Though probably their customers are mainly corporate "intranet" environments where users open random content with Acrobat, Office etc and the high bit is to just halve (1) the daily mass malware infections - which are not av focused yet.
(1) or whatever the average AV detection rate is these days.
A/Vs are largely attack vectors, a huge number of malware already tries to detect if an A/V is present and then uses it to get SYSTEM level privilege fairly easily.
The number of actually good A/Vs is low and in my opinion, simply use Microsoft Defender on Windows. For 0-days it's detection rate is, to my knowledge, not significantly worse than any other A/V and unlike other products they properly integrate into the system and don't disable almost all security measures of the kernel like ASLR and friends so they can inject some garbage DLL into any process.
The best protection for the intranet customer is training and regular software updates. For the average user it's to tighten up security, lock them out and then run regular updates.
Also, top AV are better at catching viruses and have less performance impact than Defender.
https://www.av-comparatives.org/tests/performance-test-april... (Recent Defender has the most impact on system performance on all AV tested)
Obviously, it's up to you to choose between:
* Using Defender and suffer the worse system performance impact of all AV
* Not using AV but a higher risk of catching viruses
* Use third party AV with better detection and less performance impact but risk opening new vulnerability on your system.
Here's a bug found by Project Zero. The researcher had trouble getting the test case to Microsoft because Defender was running on their middleware boxes and would automatically scan it and die from the exploit testcase.
Defender has some advantages, notably not disabling security settings like ASLR or injecting DLLs.
It feels like grade-school collective punishment because the office dope is watching anime porn on sketchy sites on the office subnet.
According to the OP, F-Secure paid them a bug bounty.

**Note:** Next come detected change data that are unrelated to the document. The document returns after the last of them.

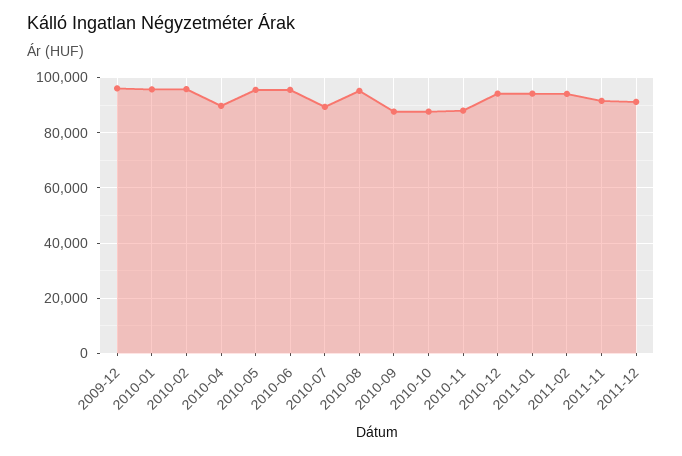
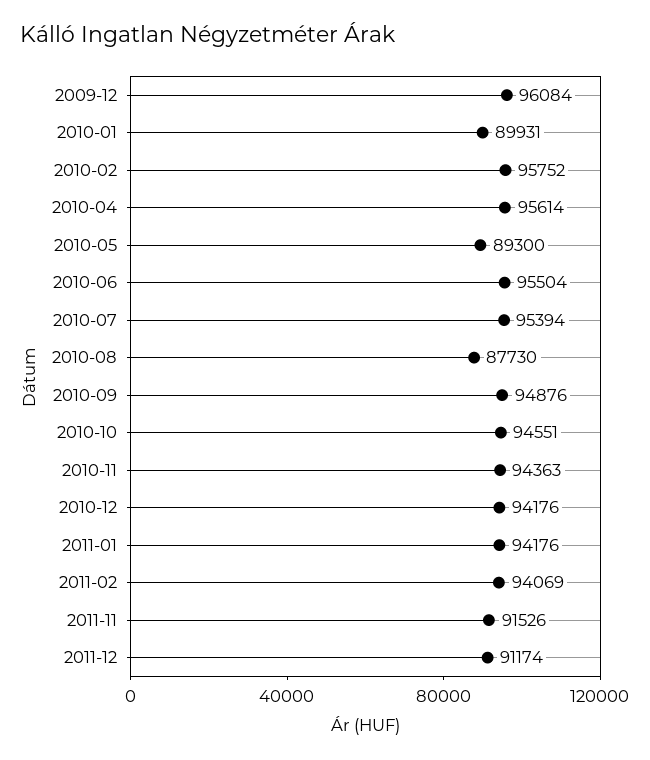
  {
    "2009-12": 96084,
-   "2010-01": 95000,
+   "2010-01": 89931,
    "2010-02": 95752,
-   "2010-04": 90000,
+   "2010-04": 95614,
-   "2010-05": 95000,
+   "2010-05": 89300,
    "2010-06": 95504,
-   "2010-07": 90000,
+   "2010-07": 95394,
-   "2010-08": 95000,
+   "2010-08": 87730,
-   "2010-09": 87500,
+   "2010-09": 94876,
-   "2010-10": 87500,
+   "2010-10": 94551,
-   "2010-11": 87500,
+   "2010-11": 94363,
    "2010-12": 94176,
    "2011-01": 94176,
    "2011-02": 94069,
    "2011-11": 91526,
    "2011-12": 91174
  }

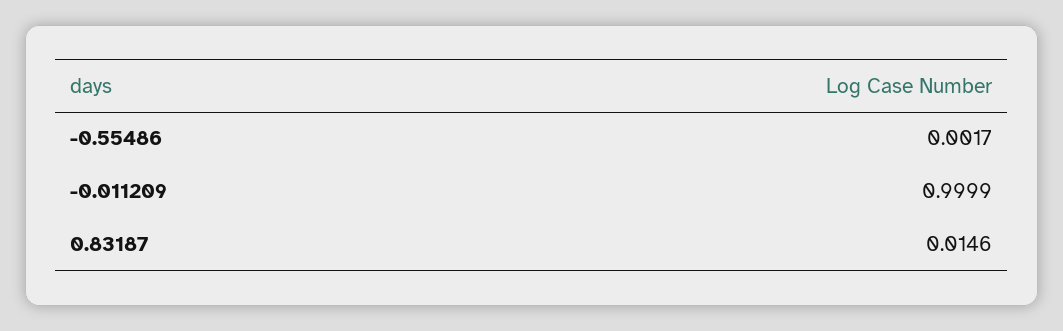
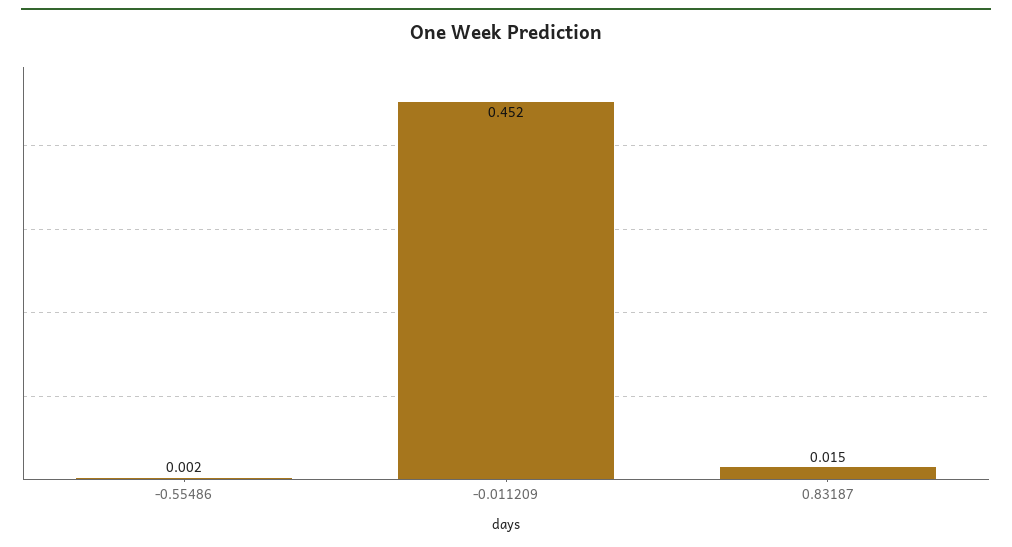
  {
    "-0.55486": 0.0017,
-   "-0.011209": 0.9999,
+   "-0.011209": 0.452,
    "0.83187": 0.0146
  }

The LGPL makes it perfectly legal for the closed-source antivirus component to not load any 7zip .so binary that is not signed by the antivirus vendor, of a known hash, or so on... and the code loading said shared-object need not be available or modifiable, just the code for the vulnerable .so they do ship.
Specifically, if forcing to sign a package with a different key (making it a different package) for private purposes is enough, or if the redistribution rights of the whole is required.
Finally, if you cannot replace the software because of code signing and no public debug mode, that seems incompatible too...
7-zip is licensed under LGPLv2.1. "do not restrict" is not a string that appears in v2.1 The entire second part you quoted was added in version 3.
However, F-Secure applies several patches to harden 7-Zip and to fix bugs that are not yet fixed in the public 7-Zip version. So it is not clear whether it is always such a good idea to do this.
massage the heap (what heap, where)
F-Secure: an antivirus
RAR: an ancient archival format
ASLR: address space layout randomization, a system which loads code at unpredictable locations to make exploits harder to write (as you don't know where to jump)
ROP chain: Return Oriented Programming. A way to circumvent non-executable memory protection and ASLR by manipulating the call stack to jump into to existing executable code segments (called gadgets) and chain them together as each returns to the next.
RarVM: an ill concieved mechanism allowing code to be embedded in RAR archives.